■ Job item: Copy, without any change, the portion of the vc4 kernel patch below that opens with the words containing "Signed-off-by: Eric Anholt" and closes with "insertions(+), 17 deletions(-)".

Source document: Begin

The instructions are generated by userspace, and the kernel verifies
that the load_imm is of the expected offset, and that the add adds it
to a uniform.  We track which uniform in the stream that is, and at
draw call time fix up the uniform stream to have the address of the
start of the shader's uniforms at that location.

Signed-off-by: Eric Anholt <eric@anholt.net>
---
 drivers/gpu/drm/vc4/vc4_drv.h              |   3 +
 drivers/gpu/drm/vc4/vc4_qpu_defines.h      |   3 +
 drivers/gpu/drm/vc4/vc4_validate.c         |  13 +-
 drivers/gpu/drm/vc4/vc4_validate_shaders.c | 281 +++++++++++++++++++++++++++--
 4 files changed, 283 insertions(+), 17 deletions(-)

diff --git a/drivers/gpu/drm/vc4/vc4_drv.h b/drivers/gpu/drm/vc4/vc4_drv.h
index 37cac59401d7..efc61a09162e 100644
--- a/drivers/gpu/drm/vc4/vc4_drv.h
+++ b/drivers/gpu/drm/vc4/vc4_drv.h
@@ -355,6 +355,9 @@ struct vc4_validated_shader_info {
 	uint32_t uniforms_src_size;
 	uint32_t num_texture_samples;
 	struct vc4_texture_sample_info *texture_samples;
+
+	uint32_t num_uniform_addr_offsets;
+	uint32_t *uniform_addr_offsets;
 };
 
 /**
diff --git a/drivers/gpu/drm/vc4/vc4_qpu_defines.h b/drivers/gpu/drm/vc4/vc4_qpu_defines.h
index 82ef0e525d55..6d0745720a17 100644
--- a/drivers/gpu/drm/vc4/vc4_qpu_defines.h
+++ b/drivers/gpu/drm/vc4/vc4_qpu_defines.h
@@ -270,6 +270,9 @@ enum qpu_unpack_r4 {
 #define QPU_OP_ADD_SHIFT                24
 #define QPU_OP_ADD_MASK                 QPU_MASK(28, 24)

Source document: End
Exercise data: Begin

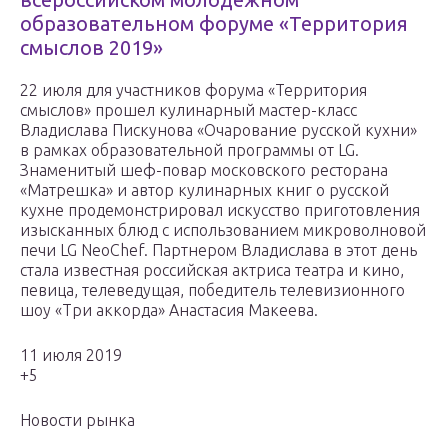
образовательном форуме «Территория
смыслов 2019»
22 июля для участников форума «Территория
смыслов» прошел кулинарный мастер-класс
Владислава Пискунова «Очарование русской кухни»
в рамках образовательной программы от LG.
Знаменитый шеф-повар московского ресторана
«Матрешка» и автор кулинарных книг о русской
кухне продемонстрировал искусство приготовления
изысканных блюд с использованием микроволновой
печи LG NeoChef. Партнером Владислава в этот день
стала известная российская актриса театра и кино,
певица, телеведущая, победитель телевизионного
шоу «Три аккорда» Анастасия Макеева.
11 июля 2019
+5
Новости рынка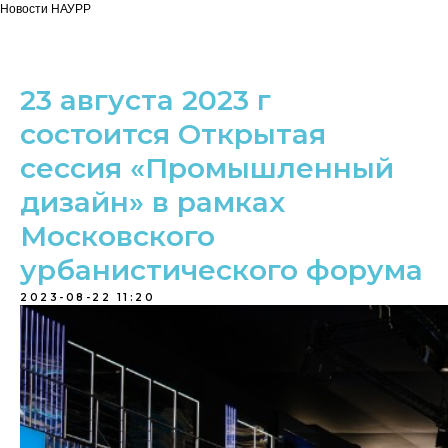
Новости НАУРР
23 августа 2023 г
состоится Открытая
сессия «Промышленный
дизайн» в рамках
Московского
урбанистического форума
2023-08-22 11:20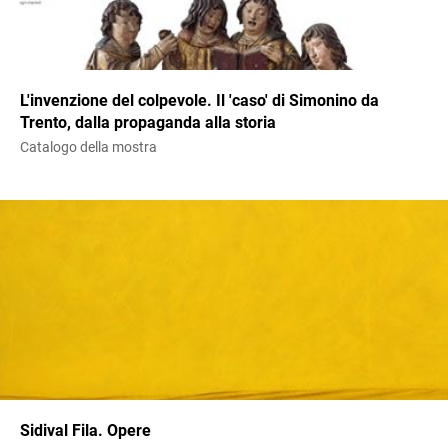
L'invenzione del colpevole. Il 'caso' di Simonino da
Trento, dalla propaganda alla storia
Catalogo della mostra
Sidival Fila. Opere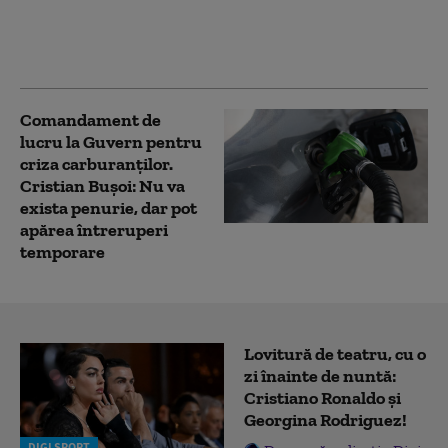
criza din Orientul
Mijlociu. Câți bani pot
primi
Comandament de
lucru la Guvern pentru
criza carburanților.
Cristian Bușoi: Nu va
exista penurie, dar pot
apărea întreruperi
temporare
Lovitură de teatru, cu o
zi înainte de nuntă:
Cristiano Ronaldo și
Georgina Rodriguez!
DIGI SPORT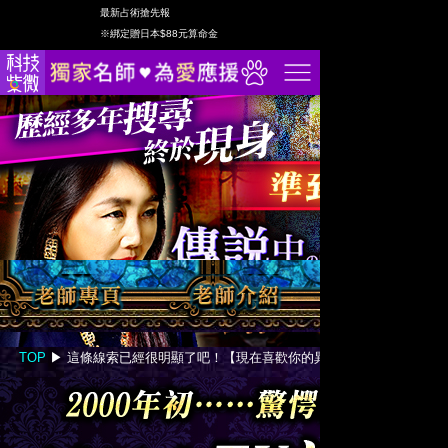
最新占術搶先報
網站服務
※綁定贈日本$88元算命金
回首頁
老師專頁
2026流年
算命占卜
日本命理
張盛舒課程
親算命名
TOP
▶︎
這條線索已經很明顯了吧！【現在喜歡你的異性】詳細・全揭露
祈福點燈
韓國命理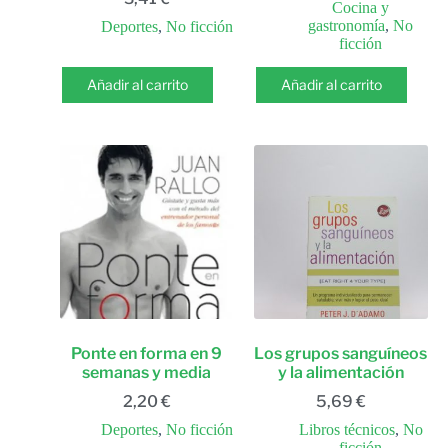
Cocina y
gastronomía
,
No
Deportes
,
No ficción
ficción
Añadir al carrito
Añadir al carrito
Ponte en forma en 9
Los grupos sanguíneos
semanas y media
y la alimentación
2,20
€
5,69
€
Deportes
,
No ficción
Libros técnicos
,
No
ficción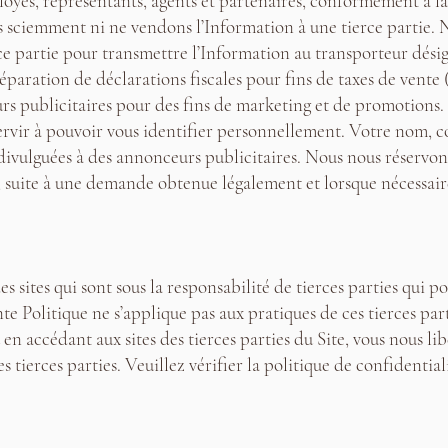
oyés, représentants, agents et partenaires, conformément à la
ciemment ni ne vendons l’Information à une tierce partie. N
ce partie pour transmettre l’Information au transporteur désig
réparation de déclarations fiscales pour fins de taxes de ve
rs publicitaires pour des fins de marketing et de promotions.
rvir à pouvoir vous identifier personnellement. Votre nom, c
ivulguées à des annonceurs publicitaires. Nous nous réservons
 suite à une demande obtenue légalement et lorsque nécessair
s sites qui sont sous la responsabilité de tierces parties qui po
te Politique ne s’applique pas aux pratiques de ces tierces pa
u en accédant aux sites des tierces parties du Site, vous nous li
es tierces parties. Veuillez vérifier la politique de confidenti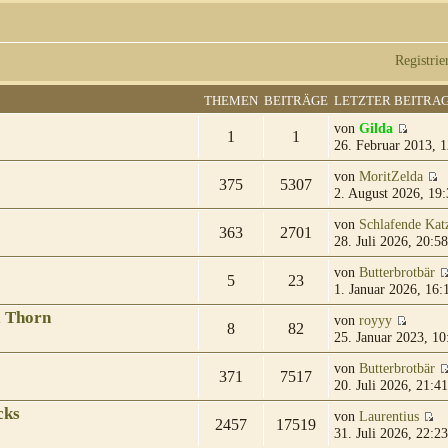
Registrie
THEMEN
BEITRÄGE
LETZTER BEITRA
von
Gilda
1
1
26. Februar 2013, 1
von
MoritZelda
375
5307
2. August 2026, 19:
von
Schlafende Kat
363
2701
28. Juli 2026, 20:58
von
Butterbrotbär
5
23
1. Januar 2026, 16:
& Thorn
von
royyy
8
82
25. Januar 2023, 10
von
Butterbrotbär
371
7517
20. Juli 2026, 21:41
cks
von
Laurentius
2457
17519
31. Juli 2026, 22:23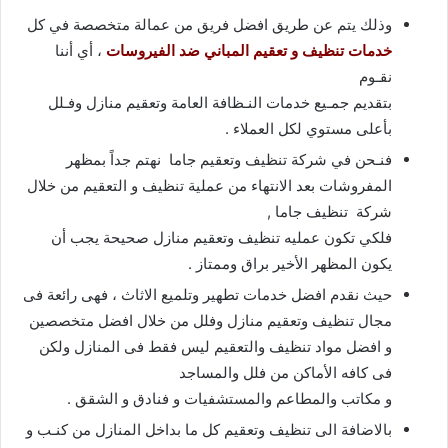
وذلك يتم عن طريق افضل فريق من عمالة متخصصة في كل
خدمات تنظيف و تعقيم المباني ضد الفيروسات
، أي أننا
نقـوم
بتقديم جمـيع خدمات النـظافة العامة وتعقيم منازل وفـلل
بأعلى مستوي لكل العملاء .
فنـحن في شركة تنظيف وتعقيم جاما نهتم جداً بمظهر
المفروشات بعد الانتهاء من عملية تنظيف و التعقيم من خلال
شركة تنظيف جاما ,
فلكي تكون عمليه تنظيف وتعقيم منازل صحيحة يجب أن
يكون المظهر الأخير براق وممتاز .
حيث نقدم افضل خدمات تطهير وتلميع الاثاث ، فهى رائعة فى
مجال تنظيف وتعقيم منازل وفلل من خلال افضل متخصصين
و افضل مواد تنظيف والتعقيم ليس فقط فى المنازل ولكن
فى كافه الأماكن من فلل والمساجد
و مكاتب والمطاعم والمستشفيات و فنادق و الشقق .
بالاضافة الى تنظيف وتعقيم كل ما بداخل المنازل من كنـب و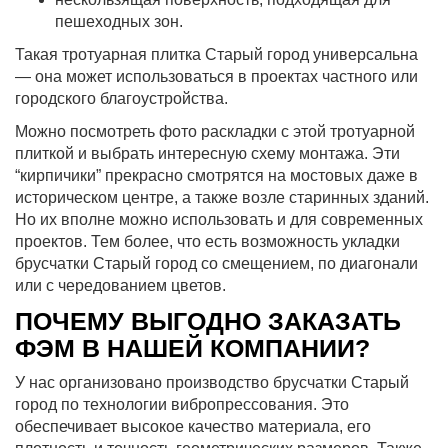
пешеходных зон.
Такая тротуарная плитка Старый город универсальна
— она может использоваться в проектах частного или
городского благоустройства.
Можно посмотреть фото раскладки с этой тротуарной
плиткой и выбрать интересную схему монтажа. Эти
“кирпичики” прекрасно смотрятся на мостовых даже в
историческом центре, а также возле старинных зданий.
Но их вполне можно использовать и для современных
проектов. Тем более, что есть возможность укладки
брусчатки Старый город со смещением, по диагонали
или с чередованием цветов.
ПОЧЕМУ ВЫГОДНО ЗАКАЗАТЬ
ФЭМ В НАШЕЙ КОМПАНИИ?
У нас организовано производство брусчатки Старый
город по технологии вибропрессования. Это
обеспечивает высокое качество материала, его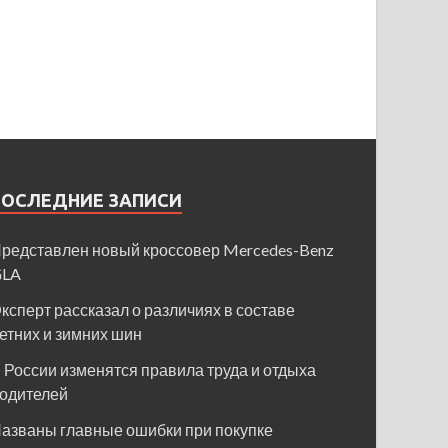
ПОСЛЕДНИЕ ЗАПИСИ
редставлен новый кроссовер Mercedes-Benz
GLA
ксперт рассказал о различиях в составе
етних и зимних шин
 России изменятся правила труда и отдыха
одителей
азваны главные ошибки при покупке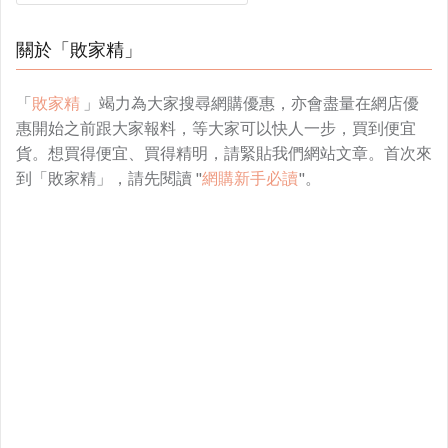
關於「敗家精」
「
敗家精
」竭力為大家搜尋網購優惠，亦會盡量在網店優
惠開始之前跟大家報料，等大家可以快人一步，買到便宜
貨。想買得便宜、買得精明，請緊貼我們網站文章。首次來
到「敗家精」，請先閱讀 "
網購新手必讀
"。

Exercise data: End

■ Response below:
Signed-off-by: Eric Anholt <eric@anholt.net>
---
 drivers/gpu/drm/vc4/vc4_drv.h              |   3 +
 drivers/gpu/drm/vc4/vc4_qpu_defines.h      |   3 +
 drivers/gpu/drm/vc4/vc4_validate.c         |  13 +-
 drivers/gpu/drm/vc4/vc4_validate_shaders.c | 281 +++++++++++++++++++++++++++--
 4 files changed, 283 insertions(+), 17 deletions(-)